Saturday, April 19, 2008

what's money got to do with it

People say everyone starts out on an equal playing field; but, it’s just not true.

If you’re born into a family with money, the odds are on your side. You don’t have to work in high school and you have the time to volunteer and be involved in community groups for extracurricular activities. You have the benefit of attending a good high school and probably have the luxury of having tutors. You were able to choose and practice your favorite sport and probably had music lessons. You were able to meet the right people at the right places so that you could get into the right schools and then the right companies. You had it all because you had the means to achieve it all.
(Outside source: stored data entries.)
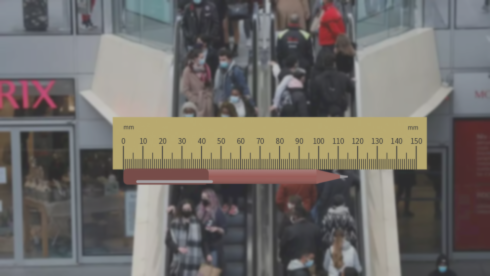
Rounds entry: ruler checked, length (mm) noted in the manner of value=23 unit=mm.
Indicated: value=115 unit=mm
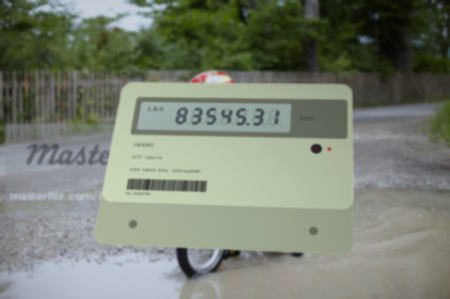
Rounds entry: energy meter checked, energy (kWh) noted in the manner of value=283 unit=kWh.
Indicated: value=83545.31 unit=kWh
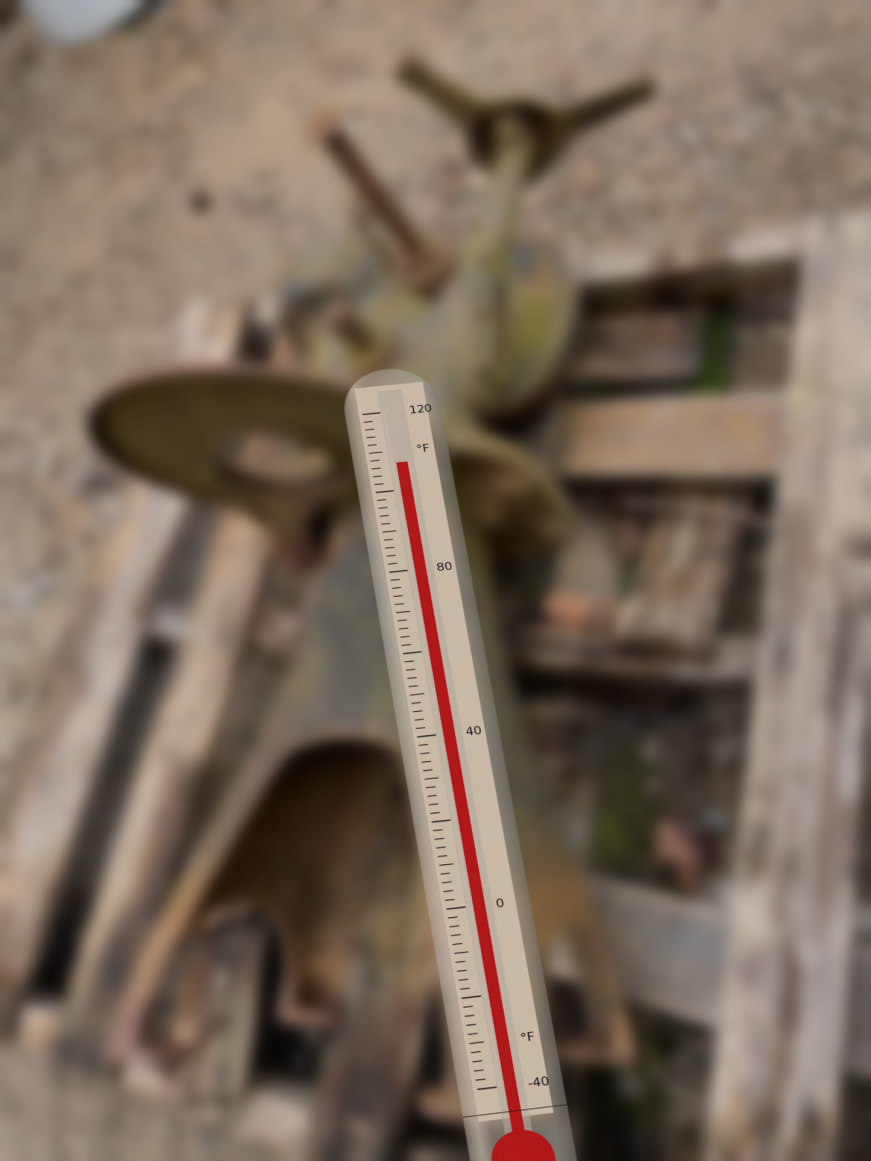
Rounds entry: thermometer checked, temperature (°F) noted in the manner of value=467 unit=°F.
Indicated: value=107 unit=°F
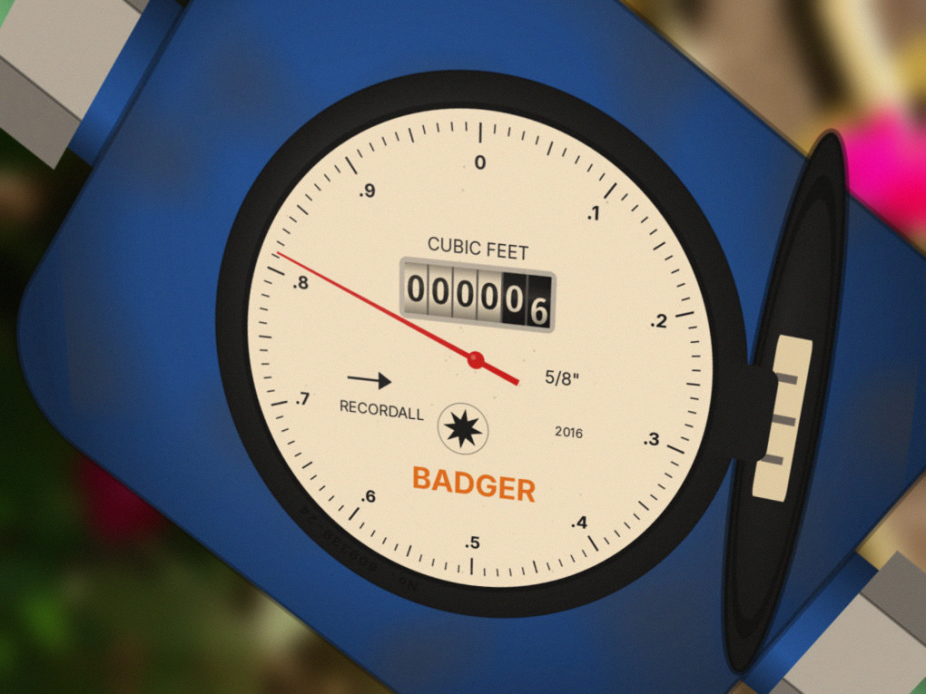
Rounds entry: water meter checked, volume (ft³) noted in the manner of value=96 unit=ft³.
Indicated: value=5.81 unit=ft³
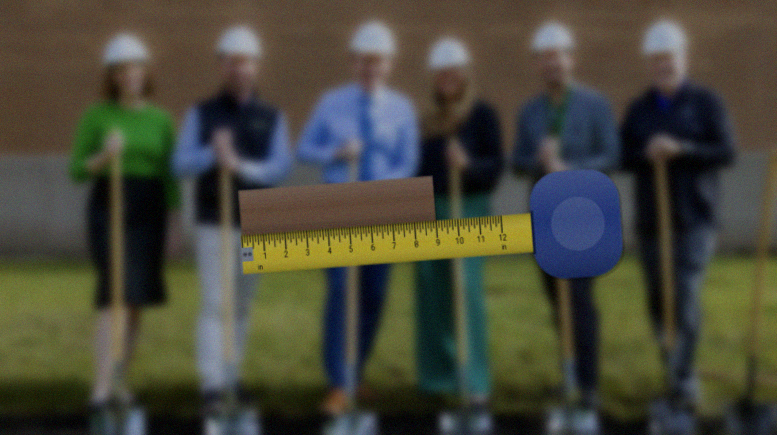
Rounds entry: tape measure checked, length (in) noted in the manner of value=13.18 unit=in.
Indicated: value=9 unit=in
If you’re born into a poor family, the odds don’t look so good. You have to attend a public school while working after school and on the weekends. You resent your family for not offering you what the other kids have. You get lucky if you find the time to play a sport and the sport has to be cheap and unorganized. You don’t get the personalized attention and training needed to make a star athlete. You don’t get the resume builders needed for colleges because you didn’t have the time to volunteer or participate in school organizations. And even if you did get so lucky as to get into a good college, you know you can’t afford the loans you would have to take out to attend. You’re old when you’re young and you’re too experienced in the rough ways of the world. You lack faith in society and the common good. You despise individuals who had the easy life while secretly wishing you were one of them.

And these my friends, these are the two groups of people that make up our political parties. Of course, on occasion, some of us poor folk like to dream big and be called republicans too.